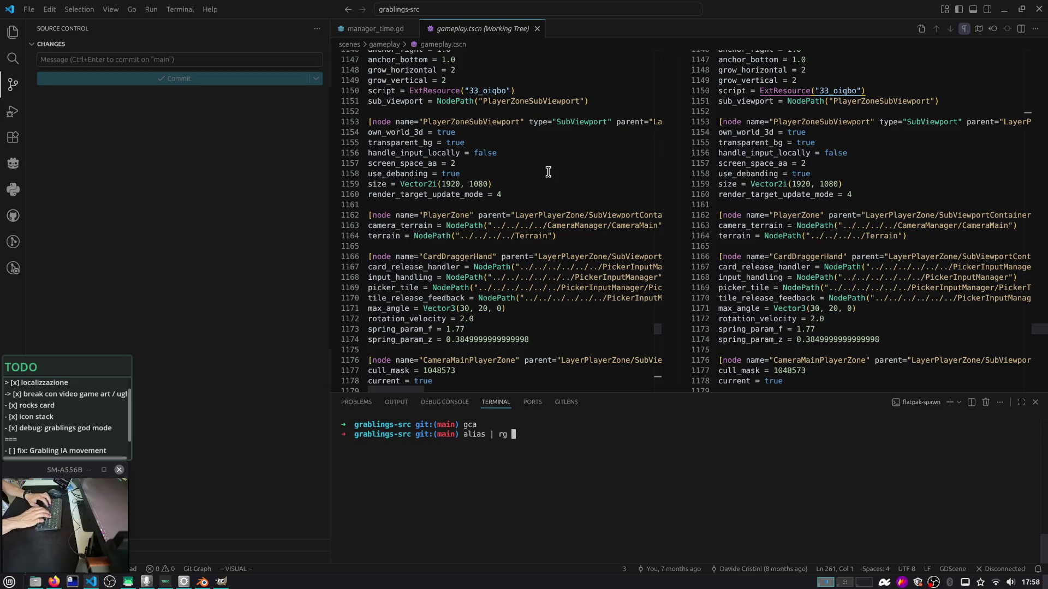
pyautogui.press('BackSpace')
pyautogui.press('BackSpace')
pyautogui.write('nd')
pyautogui.press('Return')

(Aim of the task)
Copy out the lines above unchanged. Skip the images.

(Answer space)
pyautogui.press('BackSpace')
pyautogui.press('BackSpace')
pyautogui.write('nd')
pyautogui.press('Return')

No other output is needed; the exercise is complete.